If my case involves chaos that needs order, maybe that’s just the right amount of chaos I’m looking for. That juror might manufacture a theory just peculiar enough that the order he creates is the disorder I need to get my client acquitted. If he has his doubts that a strong black woman could marry a slightly built black man and that that black man could go on to become president, then maybe I can get him to doubt all kinds of normal-seeming plotlines.


Or perhaps, on the flipside of this, he’ll take a simple and plain case and distort it so badly that by the time the case is over and the arguments have been made, he has so subverted the jury’s opinion that I don’t know which way it’s going to go. Or maybe he’ll simply hold out on what would otherwise be a fairly straightforward verdict, which can be useful, too.


It’s not so much about how a particular juror will react to this or that case, it’s more precisely helpful to know how that juror’s reaction to this case will affect the outcome of the case.


Which then leads me to a more important point: I really have no idea how that juror who thinks Michelle Obama was once a man will react to a case once everything in my case has been presented to them. I have met some otherwise intelligent people who have been sucked into all forms of conspiracies, but when confronted with straightforward facts, they normally fall in line, and can make the right decision with the facts on hand. They can ignore the conspiracies they’ve heard online, and make a judgment based on the limited information presented to them in the courtroom. The difference, apparently, is what they do at home and online, versus what they do when they are presented something by an actual human, in person.


What’s funny about thinking your great lawyerly skills are working to spot strange jurors, is that almost every time, no matter how weird the juror is, as a collective, the jury will go on to do the right thing. They will see the case for what it is. It is the same thing you see when you remove people from an online forum to an in-person forum.

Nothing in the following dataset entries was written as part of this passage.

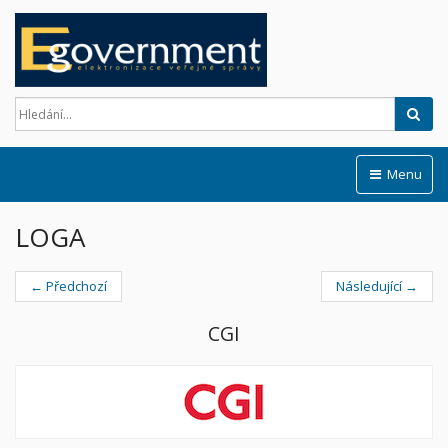
Hled
Menu
LOGA
← Předchozí
Následující →
CGI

People are more sensical when they see and hear everything in person, in front of them, when the information is not distorted, and is presented, unlike online, in a straightforward matter. (Think: a person whose political ideals you despise, but when you meet them over coffee, you realize you have way more in common with the person than not.)


This isn’t always the case of course—the O.J. Simpson trial being perhaps the most infamous example. But for now, a trial by jury is the best system we have to deliver justice in complex factual scenarios. Believe me, I am all ears on a better system than a trial by jury for judging a person’s actions, I just haven’t heard one yet. My only wish is that trials were a little less cumbersome, which I will write about later.